Photocatalysis and energy conversion: Our program has conceived and studied a novel energy conversion technology, termed Photolytically Derived Electro-Chemistry (PDEC), which closely emulates the process of photosynthesis. This system features the use of photolytic energy to elicit charge separation and to drive anodic, (i.e. oxygen generation), and cathodic (i.e. carbon dioxide reduction) chemical reactions. The driving force for this endeavor is the idea that photocatalytic chemistry provides a controllable means for producing the thermodynamic changes needed to power biological and non-biological systems. Research is currently being carried out in the following areas: 1) Photoactive materials development, including the design and fabrication of nanostructures with enhanced photon absorption and photoconductivity, 2) Electro- and photo-electrochemical methods for reducing carbon dioxide to re-usable hydrocarbons, 3) Incorporation of photoactive nanoparticles into carrier biomolecules for cellular delivery, 4) Development of human respiratory life support technology integrating photolytic oxygen generation and carbon dioxide reduction.

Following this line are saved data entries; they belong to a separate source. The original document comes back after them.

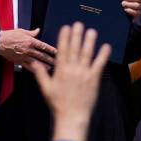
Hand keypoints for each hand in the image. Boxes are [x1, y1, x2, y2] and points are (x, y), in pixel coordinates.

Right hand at [0, 27, 55, 67]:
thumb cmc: (10, 35)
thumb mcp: (22, 31)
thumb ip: (31, 32)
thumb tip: (38, 30)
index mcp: (30, 41)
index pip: (43, 46)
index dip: (51, 49)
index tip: (56, 52)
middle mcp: (28, 49)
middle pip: (42, 55)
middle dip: (50, 59)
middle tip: (56, 61)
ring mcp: (24, 56)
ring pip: (37, 62)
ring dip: (44, 65)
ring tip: (51, 67)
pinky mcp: (19, 61)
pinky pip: (29, 66)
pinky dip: (35, 68)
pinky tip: (39, 70)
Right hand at [28, 21, 109, 140]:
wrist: (72, 117)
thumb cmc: (58, 104)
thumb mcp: (46, 89)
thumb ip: (41, 74)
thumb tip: (34, 63)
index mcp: (60, 70)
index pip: (62, 49)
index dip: (64, 37)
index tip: (66, 27)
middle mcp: (72, 69)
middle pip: (75, 48)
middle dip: (77, 35)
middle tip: (79, 23)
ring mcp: (84, 73)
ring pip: (87, 53)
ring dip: (90, 41)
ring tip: (92, 30)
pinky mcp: (94, 79)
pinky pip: (99, 64)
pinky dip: (103, 55)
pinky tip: (106, 46)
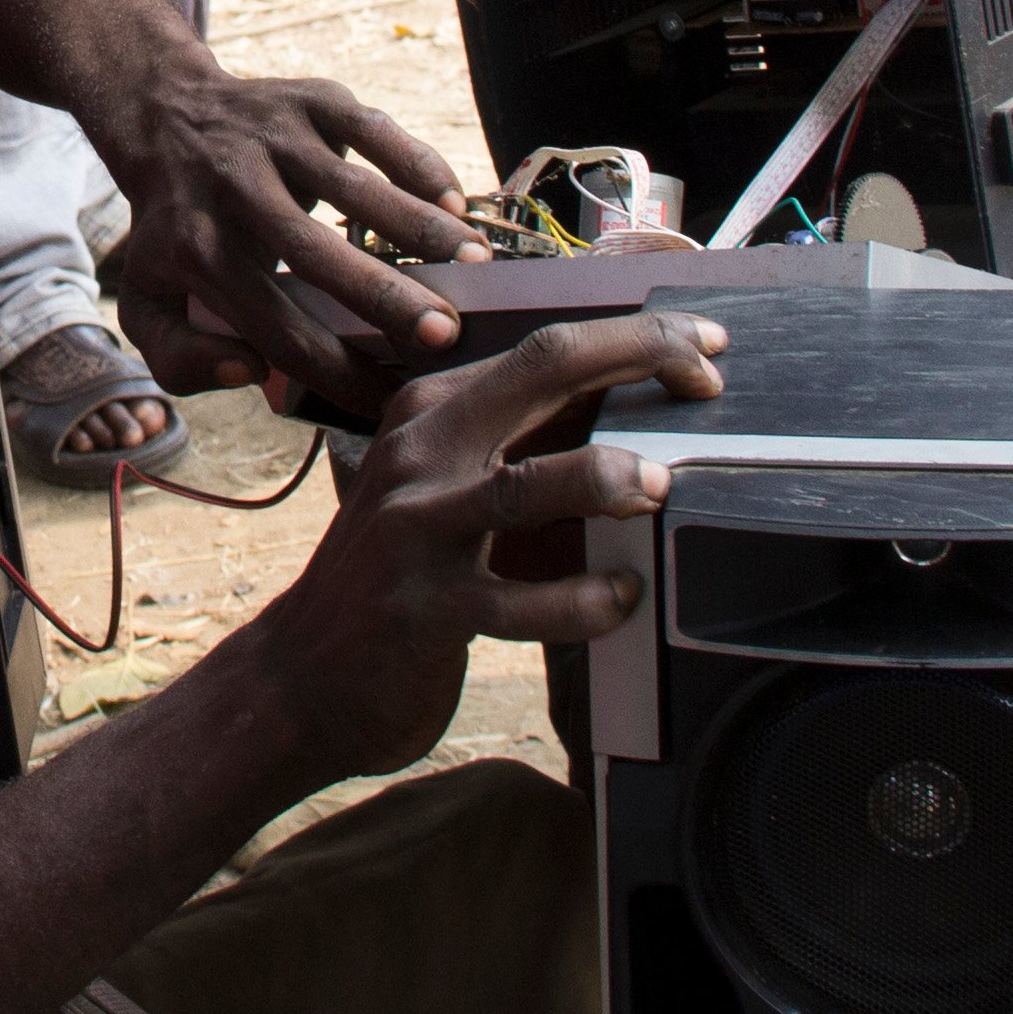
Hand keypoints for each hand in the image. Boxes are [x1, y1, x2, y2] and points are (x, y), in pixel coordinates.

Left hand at [99, 53, 488, 400]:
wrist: (167, 119)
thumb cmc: (176, 233)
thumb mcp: (147, 304)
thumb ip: (181, 358)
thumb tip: (248, 371)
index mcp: (197, 254)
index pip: (276, 328)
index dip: (338, 372)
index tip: (393, 402)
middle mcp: (232, 192)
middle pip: (314, 254)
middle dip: (385, 297)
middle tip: (447, 334)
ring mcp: (273, 139)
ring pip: (352, 188)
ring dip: (419, 228)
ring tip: (476, 266)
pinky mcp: (309, 100)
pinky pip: (372, 131)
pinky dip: (417, 164)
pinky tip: (455, 204)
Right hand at [230, 312, 723, 779]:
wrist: (303, 674)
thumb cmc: (396, 573)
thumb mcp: (440, 485)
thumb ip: (514, 441)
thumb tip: (628, 401)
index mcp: (431, 411)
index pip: (545, 349)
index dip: (634, 339)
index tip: (702, 346)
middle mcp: (421, 452)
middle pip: (544, 371)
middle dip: (640, 356)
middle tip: (709, 374)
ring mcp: (421, 530)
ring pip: (531, 484)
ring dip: (608, 479)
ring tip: (657, 489)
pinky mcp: (429, 609)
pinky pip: (525, 603)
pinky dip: (587, 602)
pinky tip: (622, 598)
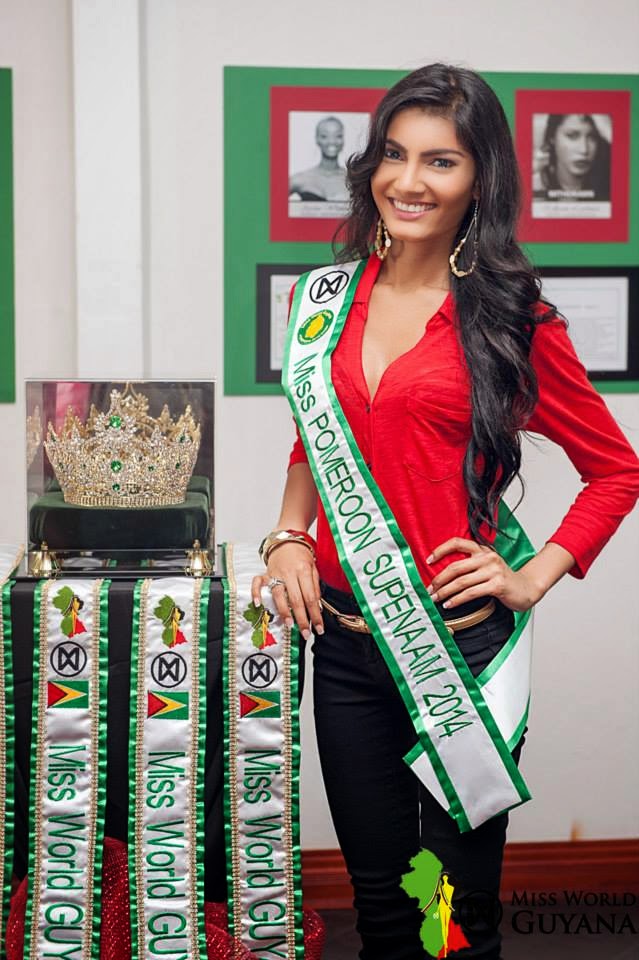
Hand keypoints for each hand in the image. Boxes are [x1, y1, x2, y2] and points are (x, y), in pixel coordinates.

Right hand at [251, 542, 323, 639]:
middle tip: (306, 633)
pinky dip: (256, 593)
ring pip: (279, 595)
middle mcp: (289, 573)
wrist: (287, 538)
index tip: (319, 628)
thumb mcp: (314, 567)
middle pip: (297, 600)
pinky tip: (258, 604)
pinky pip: (257, 583)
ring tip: (290, 625)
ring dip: (285, 612)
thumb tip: (318, 606)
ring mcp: (276, 573)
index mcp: (304, 571)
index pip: (311, 597)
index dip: (316, 615)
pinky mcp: (266, 573)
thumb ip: (315, 586)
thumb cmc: (302, 554)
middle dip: (302, 619)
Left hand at [426, 538, 541, 612]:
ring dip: (445, 592)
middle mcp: (487, 557)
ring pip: (461, 581)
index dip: (440, 550)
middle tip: (429, 589)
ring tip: (436, 599)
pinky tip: (450, 604)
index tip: (428, 560)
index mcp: (483, 550)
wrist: (527, 589)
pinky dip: (457, 600)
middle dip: (439, 580)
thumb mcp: (487, 567)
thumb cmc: (503, 580)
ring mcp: (493, 570)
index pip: (457, 542)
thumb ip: (471, 565)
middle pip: (455, 567)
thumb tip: (443, 575)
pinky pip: (471, 593)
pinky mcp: (497, 585)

Imaging and mechanics: Our laboratory has advanced an imaging and computational framework to study the motion and multi-scale mechanics of architecturally complex tissues, for example, the tongue, heart, and the gastrointestinal tract. Our methodology synthesizes data regarding the orientation of muscle fibers (myoarchitecture) obtained by MRI, intracellular structures, energetics, and mechanics. Our imaging methods determine specific structure-function relationships in muscular tissues by relating mesoscale fiber alignment with local and global metrics of mechanical function. Research is currently being carried out in the following areas; 1) Use of diffusion based NMR methods to image architectural phenotype, focusing on the quantitative distinction between normal and pathological patterns of muscle organization. 2) Characterization of lingual motion and force generation based on the balance of internal (contractile) and external (adhesion, mechanical tethering) forces acting on and generated by myocytes. 3) Study of the relationship between genotypic abnormalities related to defects of myosin binding protein C and the architectural and mechanical phenotypes associated with hypertrophic cardiomyopathy. 4) Development of finite element models of mechanical function derived from myoarchitectural imaging, the biophysics of myofilament interactions, and an understanding of energy generation and utilization.